_WHAT THIS TASK INVOLVES_.
In the data below, locate the line containing "Cyngor Sir Gâr" and the line containing "You are welcome", then retype both and everything between them exactly. Pictures are not part of the copy.

_EXERCISE MATERIAL_.
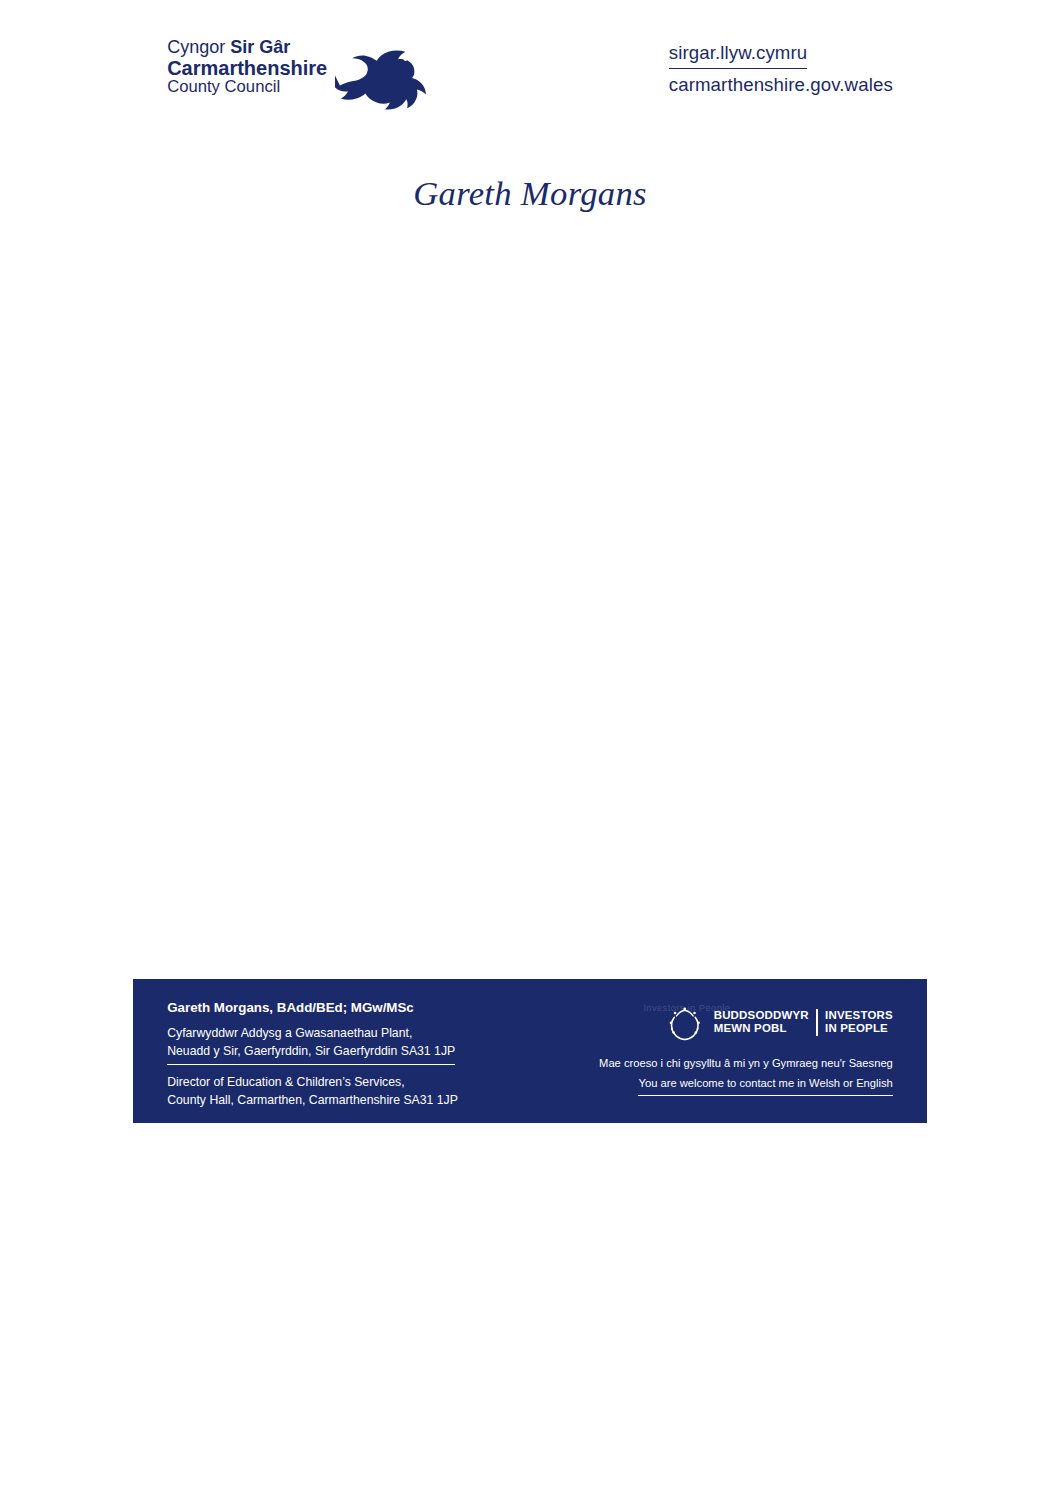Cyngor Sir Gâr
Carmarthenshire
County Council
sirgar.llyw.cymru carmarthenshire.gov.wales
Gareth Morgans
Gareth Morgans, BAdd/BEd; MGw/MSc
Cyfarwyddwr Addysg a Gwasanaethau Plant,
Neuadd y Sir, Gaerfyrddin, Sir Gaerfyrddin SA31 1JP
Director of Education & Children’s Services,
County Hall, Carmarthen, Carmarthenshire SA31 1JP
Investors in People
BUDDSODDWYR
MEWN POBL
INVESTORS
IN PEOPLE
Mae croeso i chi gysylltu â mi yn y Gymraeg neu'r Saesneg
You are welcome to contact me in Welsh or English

...

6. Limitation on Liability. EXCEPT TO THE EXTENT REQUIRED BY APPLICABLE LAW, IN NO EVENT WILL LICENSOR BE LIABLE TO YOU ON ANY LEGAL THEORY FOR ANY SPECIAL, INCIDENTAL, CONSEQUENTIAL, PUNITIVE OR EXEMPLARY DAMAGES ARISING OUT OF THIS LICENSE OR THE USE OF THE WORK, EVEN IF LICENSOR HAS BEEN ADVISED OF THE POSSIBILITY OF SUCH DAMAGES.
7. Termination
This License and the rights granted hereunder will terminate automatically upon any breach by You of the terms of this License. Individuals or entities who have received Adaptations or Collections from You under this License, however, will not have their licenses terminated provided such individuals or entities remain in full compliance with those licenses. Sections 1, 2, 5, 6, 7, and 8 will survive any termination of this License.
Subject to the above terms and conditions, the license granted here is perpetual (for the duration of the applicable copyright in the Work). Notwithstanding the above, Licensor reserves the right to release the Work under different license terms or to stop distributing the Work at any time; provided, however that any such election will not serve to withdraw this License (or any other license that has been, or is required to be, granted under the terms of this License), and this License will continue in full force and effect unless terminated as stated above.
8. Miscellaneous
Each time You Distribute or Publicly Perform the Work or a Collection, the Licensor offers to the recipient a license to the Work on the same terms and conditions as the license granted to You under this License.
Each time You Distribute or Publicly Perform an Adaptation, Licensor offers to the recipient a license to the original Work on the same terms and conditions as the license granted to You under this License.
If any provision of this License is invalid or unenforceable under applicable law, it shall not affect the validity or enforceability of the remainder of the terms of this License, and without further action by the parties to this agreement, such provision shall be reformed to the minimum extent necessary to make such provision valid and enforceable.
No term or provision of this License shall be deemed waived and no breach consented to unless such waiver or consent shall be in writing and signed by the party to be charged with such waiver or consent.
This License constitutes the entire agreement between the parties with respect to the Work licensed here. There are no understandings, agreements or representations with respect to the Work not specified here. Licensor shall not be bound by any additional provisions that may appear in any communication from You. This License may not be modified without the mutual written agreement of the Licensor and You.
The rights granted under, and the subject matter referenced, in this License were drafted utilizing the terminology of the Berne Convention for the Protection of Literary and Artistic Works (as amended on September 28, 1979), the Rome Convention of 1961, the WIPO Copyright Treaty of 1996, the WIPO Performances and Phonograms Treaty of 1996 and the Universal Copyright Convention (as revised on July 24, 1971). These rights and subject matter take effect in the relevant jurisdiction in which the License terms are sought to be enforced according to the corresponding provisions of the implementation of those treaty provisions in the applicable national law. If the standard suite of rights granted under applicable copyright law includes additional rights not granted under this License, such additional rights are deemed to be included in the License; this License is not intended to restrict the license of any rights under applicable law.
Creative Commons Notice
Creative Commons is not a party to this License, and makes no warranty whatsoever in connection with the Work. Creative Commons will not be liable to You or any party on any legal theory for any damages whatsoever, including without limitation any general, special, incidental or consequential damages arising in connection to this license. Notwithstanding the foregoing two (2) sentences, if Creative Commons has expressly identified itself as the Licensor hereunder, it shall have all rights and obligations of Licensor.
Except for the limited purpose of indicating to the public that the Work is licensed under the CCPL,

---

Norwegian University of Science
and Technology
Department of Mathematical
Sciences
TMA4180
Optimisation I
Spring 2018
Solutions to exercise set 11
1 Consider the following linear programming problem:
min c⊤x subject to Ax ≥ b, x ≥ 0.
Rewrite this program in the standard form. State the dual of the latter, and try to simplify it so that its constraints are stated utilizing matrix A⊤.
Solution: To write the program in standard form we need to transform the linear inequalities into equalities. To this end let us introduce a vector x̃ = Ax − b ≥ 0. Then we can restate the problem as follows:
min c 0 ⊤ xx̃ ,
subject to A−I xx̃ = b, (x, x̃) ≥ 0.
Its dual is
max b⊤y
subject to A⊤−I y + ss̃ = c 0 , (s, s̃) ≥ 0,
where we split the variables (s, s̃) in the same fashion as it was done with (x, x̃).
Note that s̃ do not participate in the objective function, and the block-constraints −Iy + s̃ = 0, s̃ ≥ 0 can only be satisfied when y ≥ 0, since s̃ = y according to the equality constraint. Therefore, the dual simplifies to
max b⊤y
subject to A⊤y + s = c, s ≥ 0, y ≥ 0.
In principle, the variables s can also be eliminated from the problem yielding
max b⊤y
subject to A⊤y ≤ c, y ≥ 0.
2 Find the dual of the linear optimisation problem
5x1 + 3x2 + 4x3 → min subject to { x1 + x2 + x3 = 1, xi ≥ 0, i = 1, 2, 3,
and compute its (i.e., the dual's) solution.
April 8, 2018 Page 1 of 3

_EXPECTED ANSWER_.
Cyngor Sir Gâr
Carmarthenshire
County Council
sirgar.llyw.cymru carmarthenshire.gov.wales
Gareth Morgans
Gareth Morgans, BAdd/BEd; MGw/MSc
Cyfarwyddwr Addysg a Gwasanaethau Plant,
Neuadd y Sir, Gaerfyrddin, Sir Gaerfyrddin SA31 1JP
Director of Education & Children’s Services,
County Hall, Carmarthen, Carmarthenshire SA31 1JP
Investors in People
BUDDSODDWYR
MEWN POBL
INVESTORS
IN PEOPLE
Mae croeso i chi gysylltu â mi yn y Gymraeg neu'r Saesneg
You are welcome to contact me in Welsh or English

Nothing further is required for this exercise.